Tomamos la Abraham Lincoln, y a la altura de lo que es hoy la moderna 27 de Febrero -entonces zona poca poblada- nos pidieron que detuviéramos el vehículo, que se quedarían ahí, despidiéndose y dándonos cortésmente las gracias. Mi madre recobró la tranquilidad, hasta que llegamos a nuestra casa en calle Benigno Filomeno Rojas, muy cerca del Palacio de Bellas Artes.

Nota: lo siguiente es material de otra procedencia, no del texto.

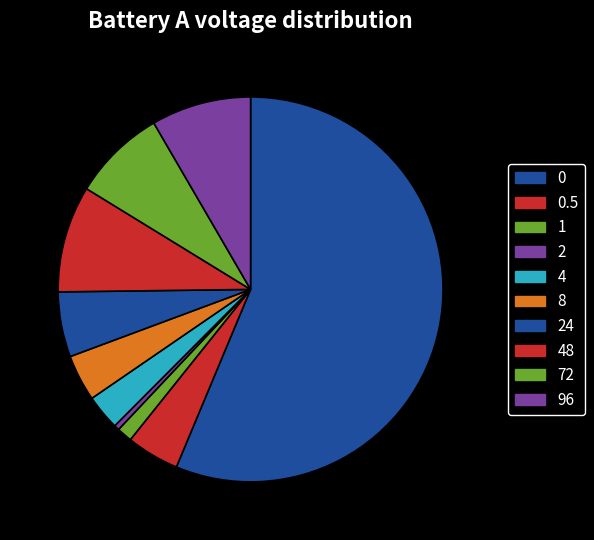

Rank the categories by value from highest to lowest.

0, 48, 96, 72, 24, 0.5, 8, 4, 1, 2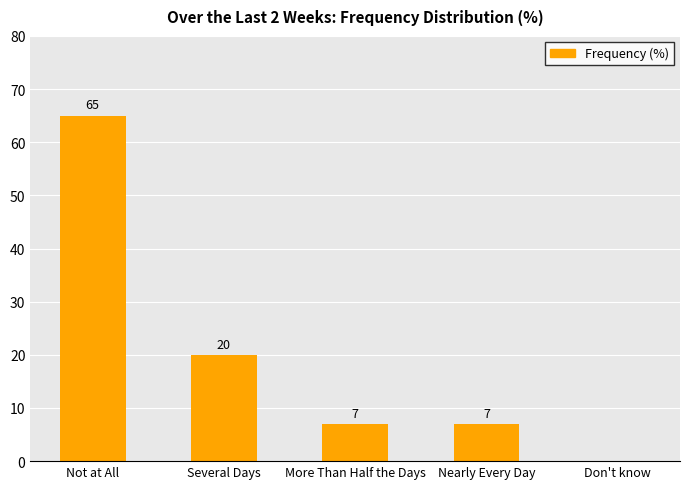

Which category has the highest value across all series?

Not at All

Al desmontarme del carro quedé impactado por una escena de guerra imborrable: Un caza P-51 en picado, atacando un blanco que no veíamos, pero que de inmediato nos enteramos que era el Palacio Nacional, sede de la Presidencia de la República. Rememorando ese momento creo que experimenté la misma sensación del niño protagonista de la película el Imperio del Sol: igual que él me fascinaban los aviones y sentí que estaba dentro de un filme de guerra. Tiempo después nos enteramos que mi padre se encontraba en el campamento 6, precisamente, cuando nos obligaron a llevar la patrulla; y que luego esa instalación militar fue ametrallada por P-51, después del ataque al Palacio que acababa de presenciar.

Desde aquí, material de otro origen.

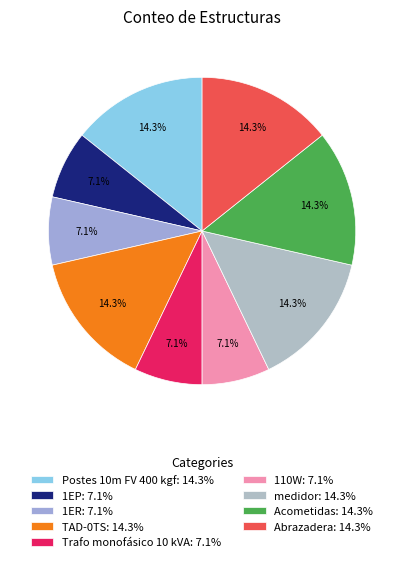

Which has a higher value, Acometidas or 110W?

Acometidas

A él lo volvimos a ver varios meses después, porque en la noche del 25 de abril marchó junto a un grupo de oficiales y civiles a intentar sumar la base aérea de Santiago, Juan Antonio Minaya, a la revolución constitucionalista. Ese intento que se llevó a cabo el 26 de abril, y que fue encabezado por el general Pedro Santiago Rodríguez Echavarría, fracasó ya que -al parecer, por influencia de los agregados militares norteamericanos- los oficiales conjurados fueron arrestados; y los civiles que los acompañaban, aguardando el desenlace del levantamiento en Santiago, tuvieron que pasar a la clandestinidad.
En casa de sus compadres
Estando en casa de sus compadres, Pete Dujarric y Mireya Estrella, en horas de la noche del día 28 recibió mi padre la noticia de que las tropas norteamericanas estaban iniciando la ocupación de la República. A él no le sorprendió, pues, a finales de febrero, antes de reintegrarse a la vida ordinaria, había advertido en una importante junta de oficiales involucrados en la conspiración contra el Triunvirato, que la consigna “Vuelta a la Constitucionalidad Sin Elecciones” era impracticable en esas circunstancias; y que si sobrevenía una división militar y se involucraban los civiles, con toda probabilidad se produciría una nueva intervención norteamericana. La realidad geopolítica imperante en la región, en un contexto de guerra fría, marcada profundamente por la crisis de los misiles de 1962, no auguraba otra cosa.
Después de estos eventos, pasaríamos un período de guerra cargado de vivencias indelebles. Me toco dormir por meses en mi cuna a pesar de tener nueve años, escuchando todas las noches los tableteos de las ametralladoras a partir de ciertas horas, como si hubiera horarios en la contienda. No había clases, y muchos primos fueron a vivir a nuestra casa, que pasó a alojar a cuatro familias, en un vecindario fraternal y amistoso, con una muchachada que se entretenía jugando “nuestras guerras”.